You can visit my website to see the other detail shots of this quilt and to read the background information and see the other Klimt-influenced farm hayfield quilts I made at that time (go to the Landscape section of the Gallery).

Next week, I’ll post how I solved problem number two.
I hope I’m not boring you with technical details. I just know how I struggled with this when I was trying to enter quilts into calls for entry and couldn’t figure out what was going on. I hope it helps some of you.

By the way, if you join SAQA, you get to belong to their Yahoo discussion group and you can search back through all the topics that have ever been discussed there. I have learned so much from this group of artists on an amazing variety of topics. You can ask any question and that same day it will be answered in detail by several people. And that is only one of the membership benefits. Visit to learn more about membership.

And here is a link to a book that is very helpful about photographing quilts and editing the photos called Digital Essentials by Gloria Hansen

I'm linking this to Off The Wall Friday where you can see other art quilt blogs. Please make comments on their posts to let them know you visited.


  1. Very interesting about the camera. I can see the difference for sure. I only have my iPhone camera but its adequate and best of all is always with me for inspiration shots of which I am constantly taking. I love that hayfield quilt and am going now to check out your landscape page - it is wonderful!

    1. I hear smart phone cameras will be taking over the market from point-and-shoot cameras. I don't know if they have adjustable aperture settings or not because I don't yet have a smart phone. But I hear that the photos from smart phones are pretty good quality.
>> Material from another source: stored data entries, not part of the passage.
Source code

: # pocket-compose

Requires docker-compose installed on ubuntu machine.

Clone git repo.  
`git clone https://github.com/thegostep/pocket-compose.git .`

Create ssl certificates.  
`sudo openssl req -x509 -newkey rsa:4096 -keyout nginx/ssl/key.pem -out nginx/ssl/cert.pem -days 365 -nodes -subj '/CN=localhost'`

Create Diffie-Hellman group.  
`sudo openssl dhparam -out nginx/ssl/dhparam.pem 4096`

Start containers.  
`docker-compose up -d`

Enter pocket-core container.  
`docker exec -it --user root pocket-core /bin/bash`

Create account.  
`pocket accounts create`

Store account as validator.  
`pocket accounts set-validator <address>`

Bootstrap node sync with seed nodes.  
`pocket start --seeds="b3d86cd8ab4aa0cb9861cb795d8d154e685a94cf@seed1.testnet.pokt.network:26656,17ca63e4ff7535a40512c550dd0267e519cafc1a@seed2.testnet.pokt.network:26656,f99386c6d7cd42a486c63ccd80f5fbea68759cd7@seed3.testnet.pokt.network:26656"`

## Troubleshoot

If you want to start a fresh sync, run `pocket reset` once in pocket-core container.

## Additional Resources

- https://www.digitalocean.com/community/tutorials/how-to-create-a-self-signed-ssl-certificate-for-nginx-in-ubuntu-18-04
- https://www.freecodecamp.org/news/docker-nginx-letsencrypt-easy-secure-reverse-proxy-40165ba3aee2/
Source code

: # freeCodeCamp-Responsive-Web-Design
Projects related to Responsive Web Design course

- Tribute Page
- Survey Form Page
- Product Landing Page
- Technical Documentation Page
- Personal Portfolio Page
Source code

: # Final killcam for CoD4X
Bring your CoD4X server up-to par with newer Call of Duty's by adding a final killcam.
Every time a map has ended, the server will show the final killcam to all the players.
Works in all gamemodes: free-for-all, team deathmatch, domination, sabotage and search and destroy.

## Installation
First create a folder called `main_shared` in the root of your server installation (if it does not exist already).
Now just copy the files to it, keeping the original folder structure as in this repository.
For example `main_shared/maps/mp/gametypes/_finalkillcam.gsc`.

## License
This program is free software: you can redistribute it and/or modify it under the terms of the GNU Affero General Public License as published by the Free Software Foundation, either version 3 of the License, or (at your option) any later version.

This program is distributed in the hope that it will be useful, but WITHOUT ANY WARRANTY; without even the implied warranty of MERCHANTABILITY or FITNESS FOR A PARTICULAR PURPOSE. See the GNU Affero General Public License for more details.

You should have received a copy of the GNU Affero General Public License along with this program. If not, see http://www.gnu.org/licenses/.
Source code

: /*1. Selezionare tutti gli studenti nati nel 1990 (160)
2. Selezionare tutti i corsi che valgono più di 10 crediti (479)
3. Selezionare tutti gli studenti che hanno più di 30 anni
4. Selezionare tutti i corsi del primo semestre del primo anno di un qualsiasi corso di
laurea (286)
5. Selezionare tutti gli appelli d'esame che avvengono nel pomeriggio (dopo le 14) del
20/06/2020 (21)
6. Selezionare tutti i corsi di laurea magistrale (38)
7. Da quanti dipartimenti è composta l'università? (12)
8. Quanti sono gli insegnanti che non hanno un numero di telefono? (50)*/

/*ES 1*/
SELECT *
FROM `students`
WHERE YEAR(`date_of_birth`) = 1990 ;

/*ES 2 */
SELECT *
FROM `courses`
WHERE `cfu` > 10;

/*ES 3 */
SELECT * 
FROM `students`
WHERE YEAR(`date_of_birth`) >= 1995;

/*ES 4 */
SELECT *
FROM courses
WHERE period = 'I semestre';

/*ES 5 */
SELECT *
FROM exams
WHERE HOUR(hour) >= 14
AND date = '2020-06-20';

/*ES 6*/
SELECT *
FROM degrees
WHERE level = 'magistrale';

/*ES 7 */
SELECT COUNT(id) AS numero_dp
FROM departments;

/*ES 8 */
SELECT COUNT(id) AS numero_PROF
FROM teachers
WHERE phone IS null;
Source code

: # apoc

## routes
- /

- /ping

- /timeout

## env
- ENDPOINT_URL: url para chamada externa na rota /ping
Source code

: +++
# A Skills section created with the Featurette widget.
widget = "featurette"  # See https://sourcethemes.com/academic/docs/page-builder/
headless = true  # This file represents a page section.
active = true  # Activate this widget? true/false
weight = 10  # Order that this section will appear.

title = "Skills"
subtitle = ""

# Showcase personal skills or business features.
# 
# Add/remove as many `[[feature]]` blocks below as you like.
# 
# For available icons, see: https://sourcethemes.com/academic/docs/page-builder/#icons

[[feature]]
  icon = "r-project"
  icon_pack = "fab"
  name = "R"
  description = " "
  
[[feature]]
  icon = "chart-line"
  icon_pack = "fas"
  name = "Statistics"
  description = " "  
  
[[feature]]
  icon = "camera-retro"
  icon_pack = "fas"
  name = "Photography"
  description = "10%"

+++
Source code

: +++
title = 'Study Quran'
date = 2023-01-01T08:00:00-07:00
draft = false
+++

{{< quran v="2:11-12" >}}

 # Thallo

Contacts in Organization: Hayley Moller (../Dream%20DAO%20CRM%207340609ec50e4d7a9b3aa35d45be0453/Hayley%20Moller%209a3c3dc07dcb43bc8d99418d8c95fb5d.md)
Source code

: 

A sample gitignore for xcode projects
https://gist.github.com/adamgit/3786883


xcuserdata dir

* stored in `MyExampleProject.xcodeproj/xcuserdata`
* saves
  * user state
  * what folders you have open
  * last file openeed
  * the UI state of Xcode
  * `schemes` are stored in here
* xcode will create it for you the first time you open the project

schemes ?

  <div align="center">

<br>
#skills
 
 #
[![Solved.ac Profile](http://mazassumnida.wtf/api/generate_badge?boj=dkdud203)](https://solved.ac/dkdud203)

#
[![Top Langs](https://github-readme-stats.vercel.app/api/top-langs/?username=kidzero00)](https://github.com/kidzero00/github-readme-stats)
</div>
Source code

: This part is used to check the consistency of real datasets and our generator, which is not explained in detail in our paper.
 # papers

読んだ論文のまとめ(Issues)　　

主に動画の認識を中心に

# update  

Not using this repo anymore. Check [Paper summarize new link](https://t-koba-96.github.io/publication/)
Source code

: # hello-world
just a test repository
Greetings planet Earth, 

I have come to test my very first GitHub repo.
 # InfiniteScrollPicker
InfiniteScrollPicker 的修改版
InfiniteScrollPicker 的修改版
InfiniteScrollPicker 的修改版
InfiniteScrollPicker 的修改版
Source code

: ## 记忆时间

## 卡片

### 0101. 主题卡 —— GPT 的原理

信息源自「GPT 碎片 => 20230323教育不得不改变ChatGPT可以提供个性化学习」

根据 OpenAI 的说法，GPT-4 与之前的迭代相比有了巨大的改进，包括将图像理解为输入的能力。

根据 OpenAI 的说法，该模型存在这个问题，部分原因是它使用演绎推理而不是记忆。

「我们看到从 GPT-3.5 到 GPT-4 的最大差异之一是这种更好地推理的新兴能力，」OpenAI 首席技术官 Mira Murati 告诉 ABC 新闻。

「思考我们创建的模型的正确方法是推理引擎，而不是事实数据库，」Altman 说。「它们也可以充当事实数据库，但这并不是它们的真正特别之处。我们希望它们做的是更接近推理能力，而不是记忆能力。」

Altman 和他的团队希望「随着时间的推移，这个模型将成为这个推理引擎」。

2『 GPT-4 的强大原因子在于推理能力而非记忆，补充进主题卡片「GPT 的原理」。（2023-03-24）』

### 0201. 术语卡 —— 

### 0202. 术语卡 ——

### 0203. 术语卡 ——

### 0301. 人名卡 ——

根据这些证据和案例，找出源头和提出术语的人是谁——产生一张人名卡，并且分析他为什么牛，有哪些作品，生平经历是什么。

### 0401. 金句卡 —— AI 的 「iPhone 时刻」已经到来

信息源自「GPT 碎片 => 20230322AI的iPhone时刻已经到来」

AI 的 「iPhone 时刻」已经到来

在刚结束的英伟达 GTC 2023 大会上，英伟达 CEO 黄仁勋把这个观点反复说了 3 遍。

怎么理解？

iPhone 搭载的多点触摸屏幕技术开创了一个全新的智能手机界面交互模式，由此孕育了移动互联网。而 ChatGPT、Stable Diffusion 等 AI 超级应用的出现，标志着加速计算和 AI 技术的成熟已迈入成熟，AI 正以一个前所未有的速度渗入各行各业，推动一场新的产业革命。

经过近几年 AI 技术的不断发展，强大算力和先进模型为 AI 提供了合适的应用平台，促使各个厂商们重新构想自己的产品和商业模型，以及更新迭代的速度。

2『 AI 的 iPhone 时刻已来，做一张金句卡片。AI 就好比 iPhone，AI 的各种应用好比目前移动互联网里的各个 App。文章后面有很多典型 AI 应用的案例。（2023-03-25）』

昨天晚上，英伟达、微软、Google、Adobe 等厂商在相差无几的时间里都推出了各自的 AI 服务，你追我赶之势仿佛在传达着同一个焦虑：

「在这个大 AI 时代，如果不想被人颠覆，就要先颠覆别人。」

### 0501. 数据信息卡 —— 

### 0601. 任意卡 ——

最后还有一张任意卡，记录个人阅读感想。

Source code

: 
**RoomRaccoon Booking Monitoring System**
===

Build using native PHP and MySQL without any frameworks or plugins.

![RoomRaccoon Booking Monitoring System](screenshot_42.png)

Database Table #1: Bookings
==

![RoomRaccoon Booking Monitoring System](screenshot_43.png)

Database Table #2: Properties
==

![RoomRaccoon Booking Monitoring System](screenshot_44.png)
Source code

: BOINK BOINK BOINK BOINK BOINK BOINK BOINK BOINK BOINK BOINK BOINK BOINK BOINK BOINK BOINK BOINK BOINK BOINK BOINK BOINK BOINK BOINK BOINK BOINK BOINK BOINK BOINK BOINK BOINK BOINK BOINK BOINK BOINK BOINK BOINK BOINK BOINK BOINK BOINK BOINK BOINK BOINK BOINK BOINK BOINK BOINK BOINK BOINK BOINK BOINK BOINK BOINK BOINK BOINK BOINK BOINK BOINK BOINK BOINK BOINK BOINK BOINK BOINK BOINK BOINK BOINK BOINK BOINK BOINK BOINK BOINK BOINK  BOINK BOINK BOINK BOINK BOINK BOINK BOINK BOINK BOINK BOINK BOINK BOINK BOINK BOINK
  2. Wonderful information....I have camera that also takes lovely shots but I too have struggled with getting the best shots of my work (especially the larger ones) My camera does have the ability to change the aperture.....I am going to have to spend a little time leaning more about this.....guess I have been kinda lazy just using the presets in point and shoot mode......thank you for the enlightenment

    1. I was lazy for a long time, too. But I finally got serious about the calls for entry. It does make a difference to have good, clear photos for those. And once you have all the good settings written down somewhere, it doesn't take long to set up the camera. It just takes long to learn how to do it and to experiment to get it right. (At least it did for me.)

  3. It IS frustrating but I have to squeeze as much as I can out of my Nikon Coolpix until I win the lottery!

    1. I'm lucky my husband has such a nice camera for me to use for the whole quilt photos. But man, his camera manual is soooo long to read. And not entertaining. But I got the job done and wrote down what I need in my journal.